Вообще, режим становится жертвой собственных правил, которые он нам навязывает. Придушили политическую журналистику — и стали жертвой собственной пропаганды. Не понимают, что происходит. Приходят в ужас, когда вдруг на улицы Москвы выходят школьники и студенты. Запоздало начинают понимать, что упустили целое поколение, выросшее при них. Живут мифами о собственных рейтингах и продолжают эти мифы создавать, а реальность взрывается массовыми протестами, и мифы лопаются как мыльные пузыри. Придушили кино мифическим патриотизмом — и кинотеатры опустели, никто не ходит на пропагандистскую продукцию, удачных же отечественных фильмов один-два в год. А театры переживают ренессанс. Там полно молодежи. Зрителя не обманешь. Он тянется к яркому образу, к живой мысли, к свежему ветру чувств… И уже политическими становятся классические постановки — Гоголь, Салтыков-Щедрин, Островский, Брехт… Свободу убивали веками. И в театре тоже. Но она всегда побеждала. О тех, кто ее душил, не помнят. А имена художников, спектакли, которые душили, живут и сегодня, став классикой.
— Культура возвращает себе роль главной скрепы нации, ее нравственного ориентира?
— Она никогда этого и не утрачивала. Театр обращается к душе, к эмоциям, ему чужды пропагандистские клише, унылые нравоучения, и публика это чувствует.

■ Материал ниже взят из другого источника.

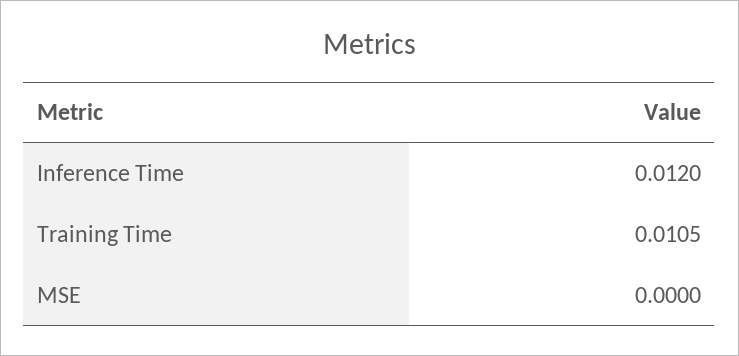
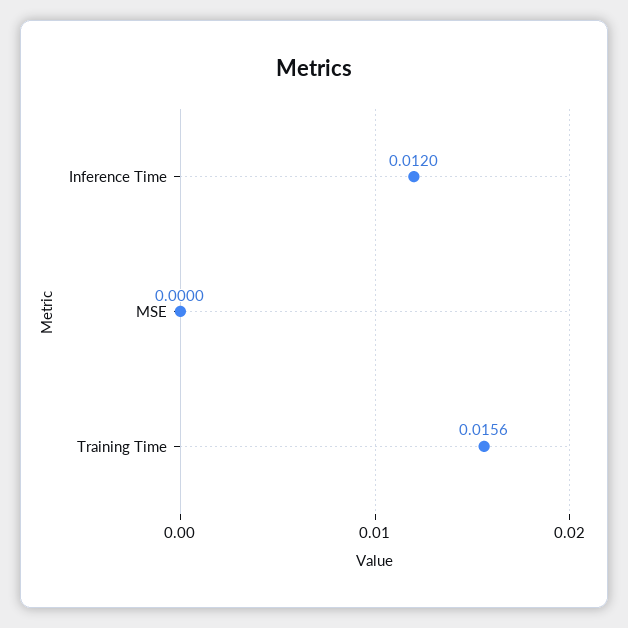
  {
    "Inference Time": 0.012,
-   "Training Time": 0.0105,
+   "Training Time": 0.0156,
    "MSE": 0
  }

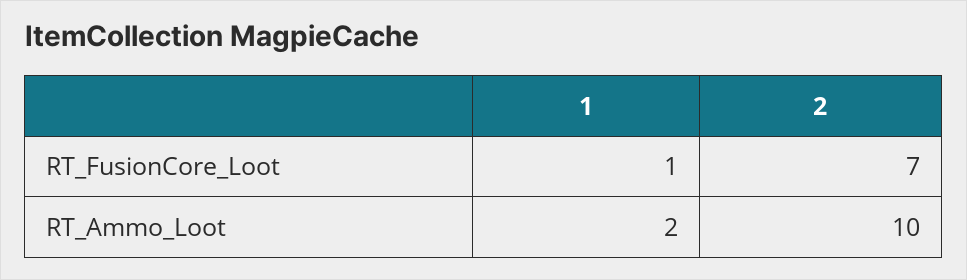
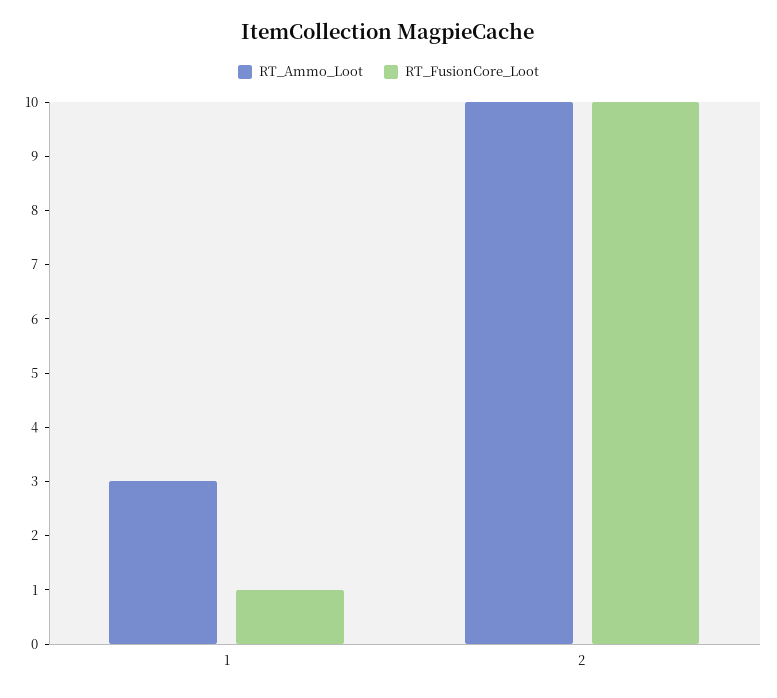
  {
    "RT_FusionCore_Loot": {
      "1": 1,
-     "2": 7
+     "2": 10
    },
    "RT_Ammo_Loot": {
-     "1": 2,
+     "1": 3,
      "2": 10
    }
  }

— Помимо премии «Звезда Театрала» и международного фестиваля русских театров дальнего зарубежья, другие проекты планируешь?
— У меня всегда планов громадье. Были бы средства и кадры. Мы ищем новые форматы. Мечтаем о своем активном канале на YouTube. Запустили семинар театральной журналистики на журфаке МГУ, которому благодарны за поддержку. Стремимся развивать наши благотворительные проекты. Пытаемся расширить наши издания тематически, выйдя за пределы театра в большую жизнь, которая все более превращается в театр абсурда…
— Каковы требования к молодым журналистам сегодня?
— Те же, что и всегда. Не навреди. Не соври. Не предай… Сегодня конкуренция жестче. Профессия стала богаче техническими возможностями, она требует более серьезной базы. Но нравственные принципы остаются неизменными. И ответственность перед аудиторией возрастает, потому что аудитория, благодаря интернету, становится шире. Мы творим в безграничном пространстве, значит, и ответственность наша безгранична.
— Чего бы пожелал себе?
— Не терять интереса к жизни. Не утрачивать любопытства. Не уставать придумывать и воплощать. Я ведь не перестал быть военным репортером и быть политическим журналистом по сути. И я понимаю, что театр сегодня может стать пространством диалога, территорией смыслов и добра. Он дает возможность разрушить те бастионы, которые выстраивают между нами политики. Поэтому я продолжаю свою миротворческо-репортерскую деятельность. Строю мосты через траншеи, прокладываю со своей небольшой, но очень хорошей командой тропинки от театра к театру, от страны к стране, от души к душе. Конфликты уйдут, а люди останутся. И добро все равно победит.